=== THE PROBLEM ===
In the entries below, find the line with "PGA Ch1 (%g), AXAR: 0.1437 -> 0.123" and the line with "PGA Ch2 (%g), IMAN: 0.2468 -> 0.152". Return those two lines and all lines between them, exactly.

=== DATA SHOWN ===
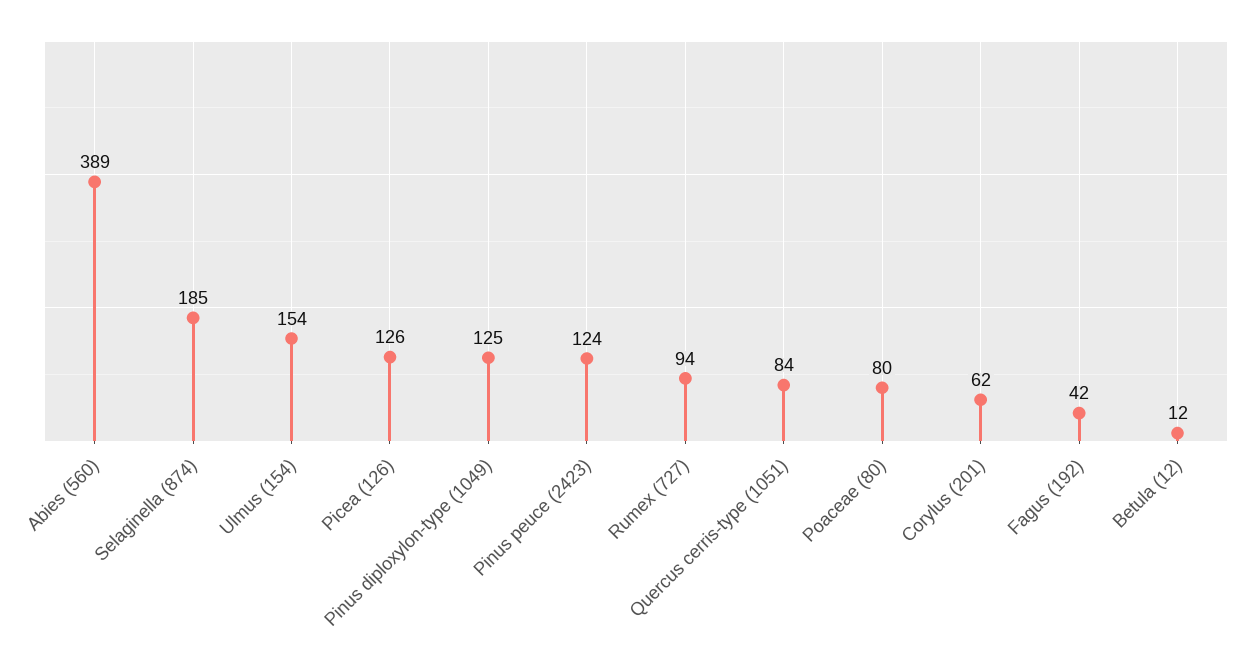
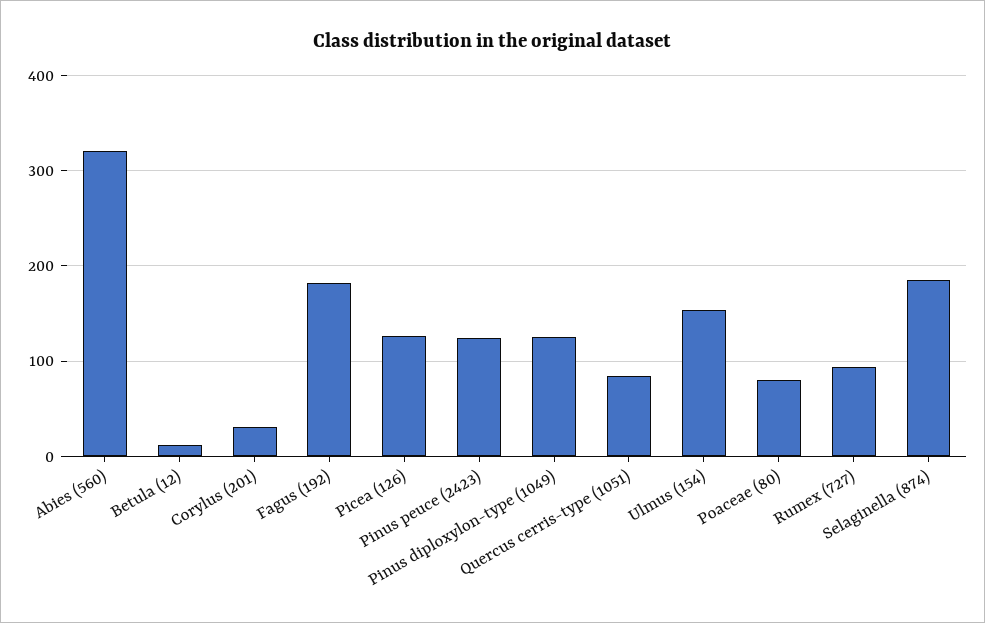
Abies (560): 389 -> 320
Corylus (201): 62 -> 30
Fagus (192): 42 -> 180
* * *
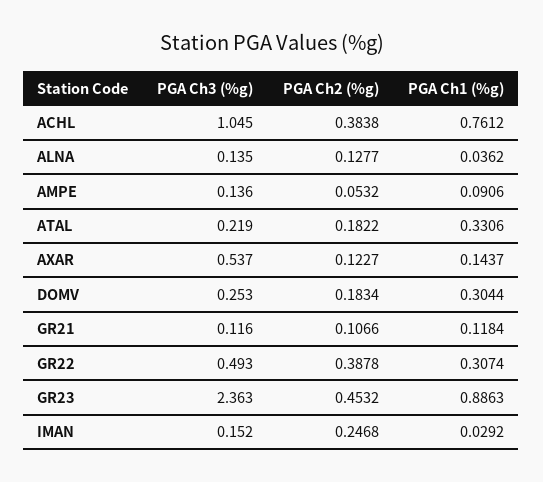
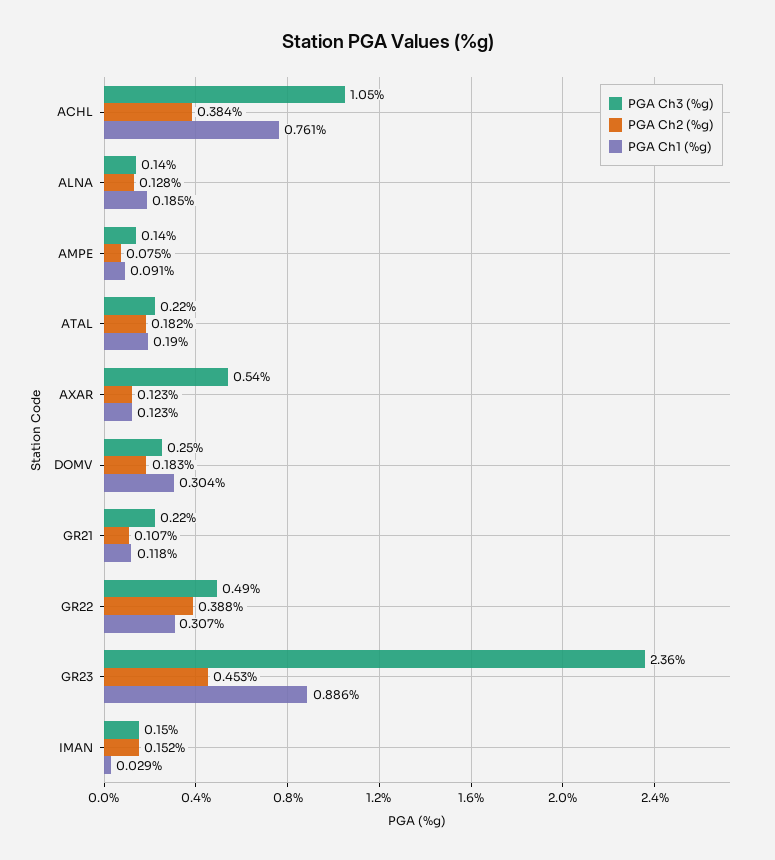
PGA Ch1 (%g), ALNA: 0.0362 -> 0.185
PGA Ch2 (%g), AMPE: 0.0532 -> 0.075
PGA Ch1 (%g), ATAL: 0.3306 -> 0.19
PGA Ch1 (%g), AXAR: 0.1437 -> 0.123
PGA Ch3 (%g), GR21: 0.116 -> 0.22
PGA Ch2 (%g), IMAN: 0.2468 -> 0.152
==
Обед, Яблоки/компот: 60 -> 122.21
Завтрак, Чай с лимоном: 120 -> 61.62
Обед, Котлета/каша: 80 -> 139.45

=== FINISHED EXERCISE ===
PGA Ch1 (%g), AXAR: 0.1437 -> 0.123
PGA Ch3 (%g), GR21: 0.116 -> 0.22
PGA Ch2 (%g), IMAN: 0.2468 -> 0.152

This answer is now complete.